Von Aussteigern und Alltäglichen

In jüngerer Zeit ist viel Literatur auf den Markt gespült worden, bei der der Typus des gesellschaftlichen Quittierers, des Aussteigers, den Protagonisten stellt. Vom Publikum werden diese Bücher meist mit Freuden aufgenommen.
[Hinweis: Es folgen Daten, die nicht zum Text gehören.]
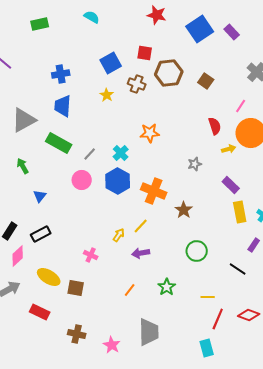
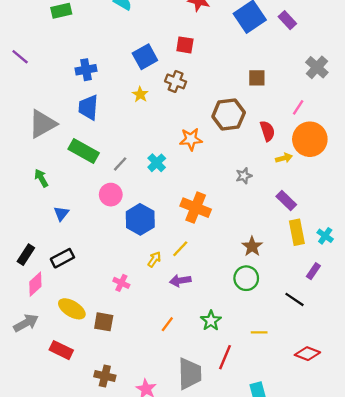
brown hexagon: (169, 73) -> (229, 114), moved
brown square: (206, 81) -> (257, 78), turned -35
blue hexagon: (118, 181) -> (140, 219), moved
brown star: (184, 210) -> (252, 246), moved
red line: (218, 319) -> (225, 357), moved

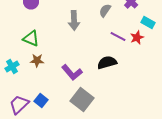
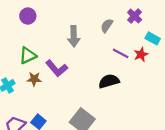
green triangle: (31, 38) -> (28, 56), turned -48
purple L-shape: (72, 72) -> (57, 68), moved

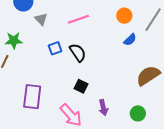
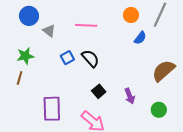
pink line: (78, 19) -> (86, 25), turned 30
black square: (81, 86) -> (99, 91), turned 32
purple arrow: (103, 108) -> (130, 96), moved

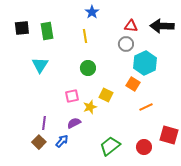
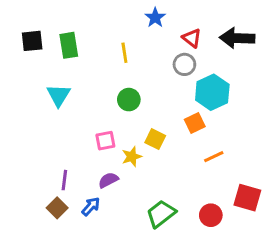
blue star: (92, 12) -> (155, 18), moved
red triangle: (131, 26) -> (192, 38), turned 32
orange square: (133, 84) -> (195, 123), turned 32

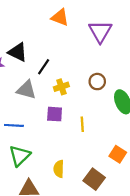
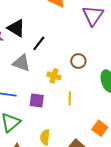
brown circle: (97, 82) -> (78, 61), moved
yellow cross: (61, 87) -> (54, 76), moved, turned 32
purple square: (55, 114) -> (37, 100), moved

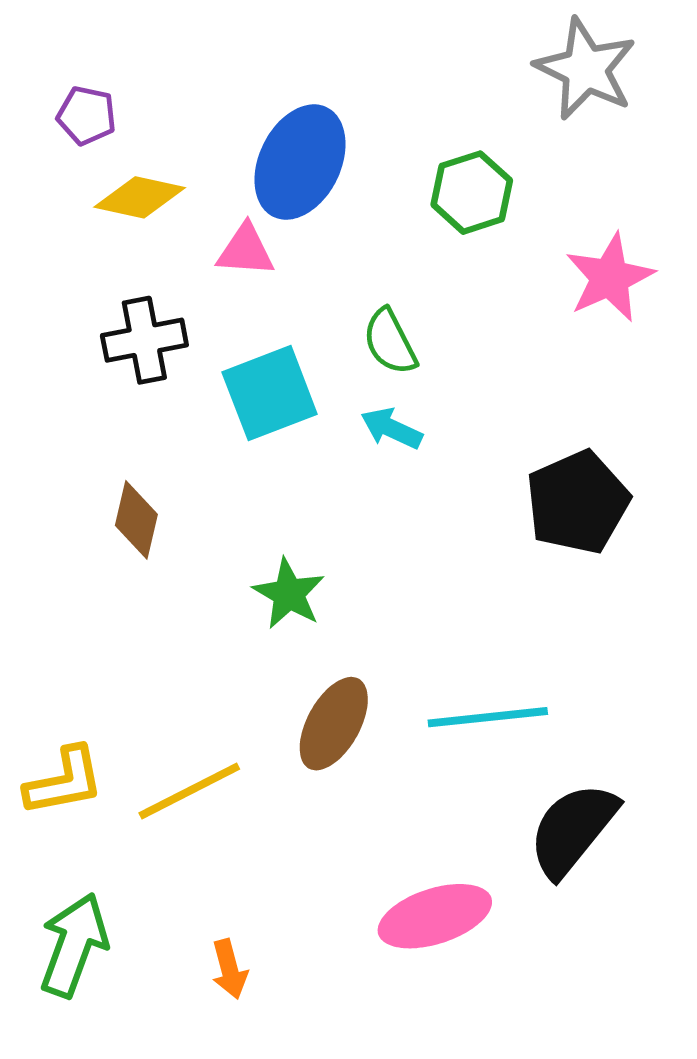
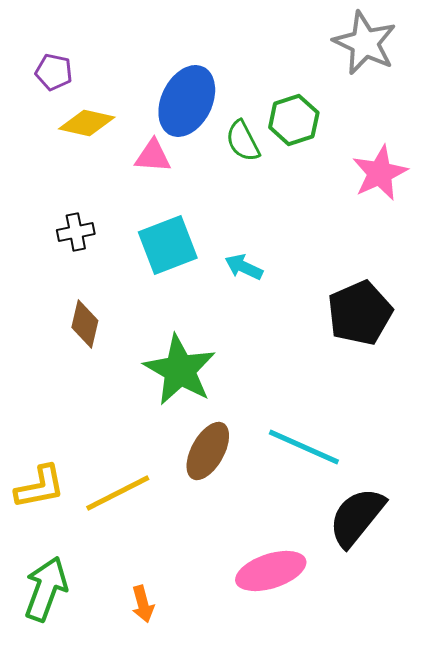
black cross: (144, 340) -> (76, 232), moved, size x0.7
green semicircle: (390, 342) -> (243, 141), moved
green star: (289, 594) -> (180, 370), size x1.6
cyan line: (488, 717) -> (304, 447), turned 30

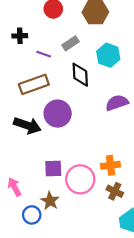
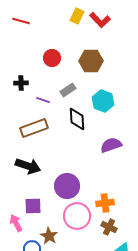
purple circle: (58, 114) -> (67, 186), moved
purple square: (53, 169) -> (33, 206), moved

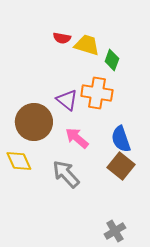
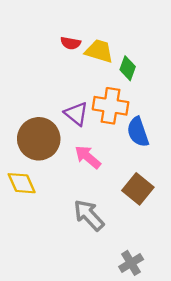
blue semicircle: (121, 139) -> (138, 132), moved
gray arrow: (66, 174) -> (89, 215), moved

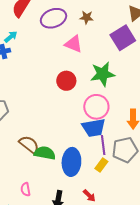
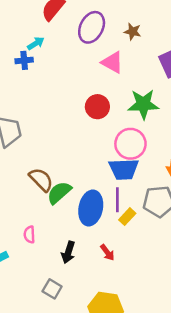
purple ellipse: (53, 18) -> (92, 27), turned -50
purple line: (103, 145) -> (117, 200), moved
green semicircle: (45, 153) -> (59, 193), turned -60

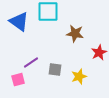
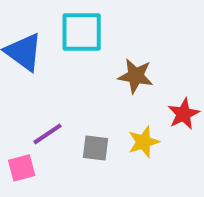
yellow star: (79, 77) -> (144, 142), moved

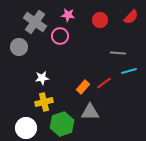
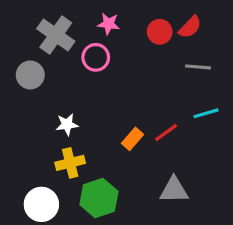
red semicircle: (131, 17) -> (190, 27), moved
gray line: (118, 53) -> (198, 67), moved
gray triangle: (90, 112) -> (174, 190), moved

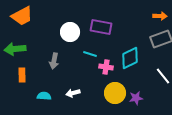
Sie verheißen Abwechslung, Abenteuer und Besonderheit. Das alltägliche Leben verliert an literarischen Stellenwert; sich mit ihm auseinanderzusetzen entspricht nicht mehr unseren Zeiten.

Monatelang führte Hape Kerkelings „Ich bin dann mal weg!“ die Bestsellerlisten an. Sekundiert wurde sein Werk von zahlreichen nachahmenden Bankern, Managern oder Lehrern wie z. B. Rudolf Wötzels „Über die Berge zu mir selbst: Ein Banker steigt aus und wagt ein neues Leben“. Aussteigen ist attraktiv. Es beschäftigt die Menschen und der rege Zuspruch demonstriert das existente Bedürfnis, im eigenen Leben eine Wendung herbeizuführen.

Vor diesem Hintergrund verwundert es wenig, dass vermehrt die symbolträchtige Figur des aussteigenden Lehrers herhalten muss. Mal literarisch anspruchsvoller (z. B. in Pascal Merciers „Nachtzug nach Lissabon“), mal seichter, bisweilen trivial (Benedict Wells „Becks letzter Sommer“) werden fiktionale Aussteiger aufgetischt, die das Szenario idealisieren.
Lehrer sind wie fast keine andere Berufsgruppe der mühlradartigen, wiederkehrenden Unwissenheit ihrer Schüler ausgesetzt. Sie müssen, einem Sysiphos gleich, in dem Moment mit ihrer Arbeit von vorne beginnen, als sie abgeschlossen zu sein scheint. Das Ausbrechen aus dem ewigen Zirkel; dafür bietet sich die Lehrerfigur deutlich an. Zumal man dies vom stereotypen Lehrer nicht erwarten würde, gelten sie den Vorurteilen entsprechend doch als eher unflexibles, unmotiviertes und einfältiges Wesen.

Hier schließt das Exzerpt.